Saturday, June 8, 2024

Exploring Naples: it would be criminal to miss it!

Naples is a place that captures the imagination. Millions felt transported via the Elena Ferrante Neapolitan novels series. Imagine more iconic food creations than Neapolitan pizza and ice cream! A food lovers dream, Naples is multi layered and exciting to explore. There is a vibrance, neighborhood character and history worthy of exploration. Don’t be afraid to explore hidden alleyways that lead through neighborhoods.

Historically Naples once was the glorious capital of a kingdom. This regal past is illustrated by the palatial architecture and aforementioned culinary creations. The view of Mount Vesuvius and the blue Mediterranean waters alone is beautiful.

Investigative journalists have reported extensively on the scourge of organized crime that has tarnished Naples as a tourism hub. Not without reason, the Camorra syndicate, part of Italy’s organized crime network, ruled the city for decades, destroying livelihoods and choking out businesses, this was especially true at its height in the 1970s and 80s.

We encountered several Italians who actually asked us if we felt safe and if we were treated well when in Naples. A companion in a taxi quizzed us about crime. I calmly mentioned that I previously lived in Chicago and feel great fondness for that city too. She then admitted she was from Toronto and that her city is likewise affected by crime. Clearly reputation is subjective.

Naples has a downtrodden history. According to Greek mythology, the siren Parthenope drowned in the sea in a failed attempt to lure Odysseus, her body then washed up ashore near modern day Naples.

We used Naples as a base to tour nearby Pompeii and Herculaneum. To prepare for those amazing tours we visited the nearby National Archaeological Museum. The museum provided context and a lens to understand the region through the millennia.

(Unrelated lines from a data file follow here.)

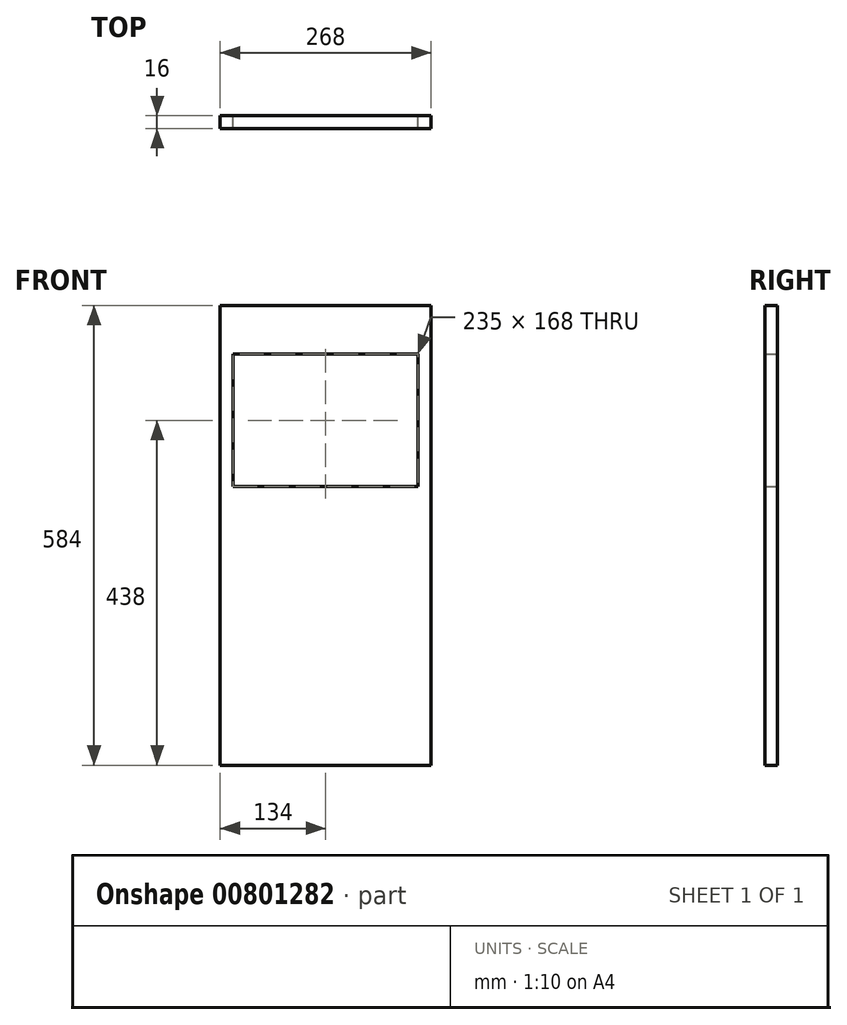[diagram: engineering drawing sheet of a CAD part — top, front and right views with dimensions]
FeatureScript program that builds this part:
annotation { "Feature Type Name" : "Feature", "Feature Type Description" : "" }
export const myFeature = defineFeature(function(context is Context, id is Id, definition is map)
    precondition{}
    {
        {
            var Q0;
            Q0=qCreatedBy(makeId("Front.planeOp"),FACE);
            var sketch = newSketch(context, id + "F0", { "sketchPlane" : qUnion([Q0])});
            skLineSegment(sketch, "E0.bottom", {"start": v(-134, -292) * mm, "end": v(134, -292) * mm});
            skLineSegment(sketch, "E0.top", {"start": v(-134, 292) * mm, "end": v(134, 292) * mm});
            skLineSegment(sketch, "E0.left", {"start": v(-134, -292) * mm, "end": v(-134, 292) * mm});
            skLineSegment(sketch, "E0.right", {"start": v(134, -292) * mm, "end": v(134, 292) * mm});
            skPoint(sketch, "E0.middle", {"position": v(0, 0) * mm});
            skLineSegment(sketch, "E1.bottom", {"start": v(127.5, 52) * mm, "end": v(-127.5, 52) * mm});
            skLineSegment(sketch, "E1.top", {"start": v(127.5, 240) * mm, "end": v(-127.5, 240) * mm});
            skLineSegment(sketch, "E1.left", {"start": v(127.5, 52) * mm, "end": v(127.5, 240) * mm});
            skLineSegment(sketch, "E1.right", {"start": v(-127.5, 52) * mm, "end": v(-127.5, 240) * mm});
            skPoint(sketch, "E1.middle", {"position": v(0, 146) * mm});
            skLineSegment(sketch, "E2.bottom", {"start": v(117.5, 62) * mm, "end": v(-117.5, 62) * mm});
            skLineSegment(sketch, "E2.top", {"start": v(117.5, 230) * mm, "end": v(-117.5, 230) * mm});
            skLineSegment(sketch, "E2.left", {"start": v(117.5, 62) * mm, "end": v(117.5, 230) * mm});
            skLineSegment(sketch, "E2.right", {"start": v(-117.5, 62) * mm, "end": v(-117.5, 230) * mm});
            skSolve(sketch);
        }
        {
            var Q0;
            Q0=makeQuery(id+"F0.imprint","IMPRINT",FACE,{"disambiguationData":[TD([[makeQuery(id+"F0.imprint","IMPRINT",EDGE,{"derivedFrom":sQuery(id+"F0.wireOp",EDGE,"E0.bottom")}),1.0]])]});
            var Q1;
            Q1=makeQuery(id+"F0.imprint","IMPRINT",FACE,{"disambiguationData":[TD([[makeQuery(id+"F0.imprint","IMPRINT",EDGE,{"derivedFrom":sQuery(id+"F0.wireOp",EDGE,"E1.bottom")}),-1.0]])]});
            extrude(context, id + "F1", {"entities" : qUnion([Q0, Q1]), "depth" : 16 * mm, "offsetDistance" : 25 * mm});
        }
    });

Naples has struggled with poverty and crime but it has gone through intense challenges through the arc of history. During World War Naples was occupied by the Nazis. The city was bombed approximately 200 times from 1940 to 1944. We saw horrific photos of the carnage.

A friend in Sorrento let us know he indeed thought Neapolitans were arrogant. Perhaps we were just used to New Yorkers or others who think we live in quaint “fly over country”. We didn’t pick up on any slights. I definitely see parallels to regional superiority claims of the south vs. the north in Spain, Germany (east/west) and the United States.

We walked along the city’s grand seafront promenade, all the way to the neoclassical colonnades of Piazza del Plebescito, the majestic Palazzo Reale (royal palace) and San Carlo opera house. Following this path, you will get a taste of the Neapolitan aristocracy and all its pomp.

The day we were there throngs of children were costumed as characters from the Puccini opera “Turandot” which is set in China. That didn’t strike us as politically correct but the arts education and experience the children enjoyed seemed laudable. I would also add that we saw as many shrines to the soccer legend Diego Armando Maradona. There may be more churches but he looms large in the hearts and minds of the city.